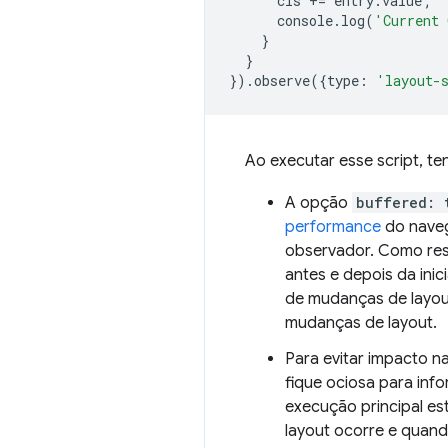
cls
+=
entry
.
value
;
console
.
log
(
'Current 
}
}
}).
observe
({
type
:
'layout-
Ao executar esse script, t
A opção
buffered: 
performance
do naveg
observador. Como res
antes e depois da inic
de mudanças de layout
mudanças de layout.
Para evitar impacto n
fique ociosa para in
execução principal e
layout ocorre e quand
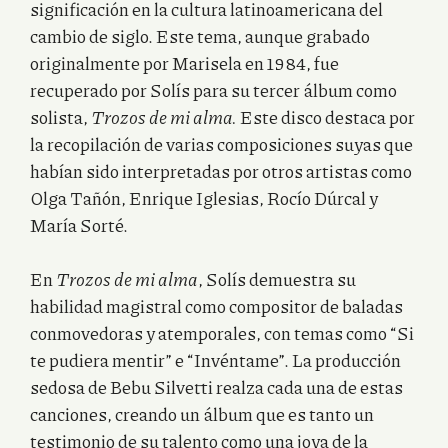
significación en la cultura latinoamericana del
cambio de siglo. Este tema, aunque grabado
originalmente por Marisela en 1984, fue
recuperado por Solís para su tercer álbum como
solista,
Trozos de mi alma.
Este disco destaca por
la recopilación de varias composiciones suyas que
habían sido interpretadas por otros artistas como
Olga Tañón, Enrique Iglesias, Rocío Dúrcal y
María Sorté.
En
Trozos de mi alma
, Solís demuestra su
habilidad magistral como compositor de baladas
conmovedoras y atemporales, con temas como “Si
te pudiera mentir” e “Invéntame”. La producción
sedosa de Bebu Silvetti realza cada una de estas
canciones, creando un álbum que es tanto un
testimonio de su talento como una joya de la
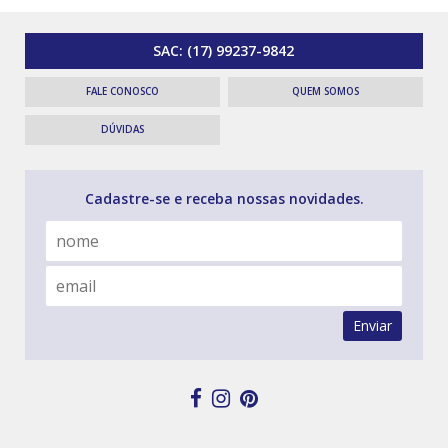
SAC:
(17) 99237-9842
FALE CONOSCO
QUEM SOMOS
DÚVIDAS
Cadastre-se e receba nossas novidades.
Enviar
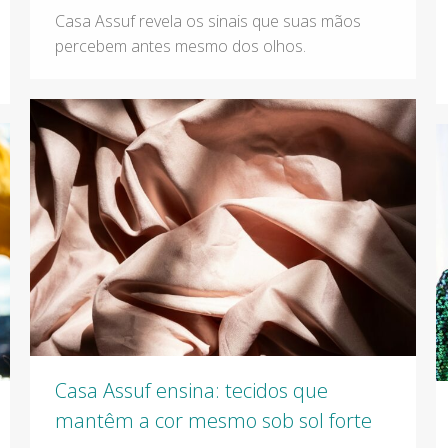
Casa Assuf revela os sinais que suas mãos
percebem antes mesmo dos olhos.
Casa Assuf ensina: tecidos que
mantêm a cor mesmo sob sol forte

+++++

• [PROBLEM]
Exact lines, nothing more: output the one with "fique ociosa para in" and every later line through the end of the data, skipping pictures.

• [RESPONSE TO THE TASK]
fique ociosa para in
execução principal e
layout ocorre e quand
significación en la cultura latinoamericana del
cambio de siglo. Este tema, aunque grabado
originalmente por Marisela en 1984, fue
recuperado por Solís para su tercer álbum como
solista,
Trozos de mi alma.
Este disco destaca por
la recopilación de varias composiciones suyas que
habían sido interpretadas por otros artistas como
Olga Tañón, Enrique Iglesias, Rocío Dúrcal y
María Sorté.
En
Trozos de mi alma
, Solís demuestra su
habilidad magistral como compositor de baladas
conmovedoras y atemporales, con temas como “Si
te pudiera mentir” e “Invéntame”. La producción
sedosa de Bebu Silvetti realza cada una de estas
canciones, creando un álbum que es tanto un
testimonio de su talento como una joya de la
SAC:
(17) 99237-9842
FALE CONOSCO
QUEM SOMOS
DÚVIDAS
Cadastre-se e receba nossas novidades.
Enviar
Casa Assuf revela os sinais que suas mãos
percebem antes mesmo dos olhos.
Casa Assuf ensina: tecidos que
mantêm a cor mesmo sob sol forte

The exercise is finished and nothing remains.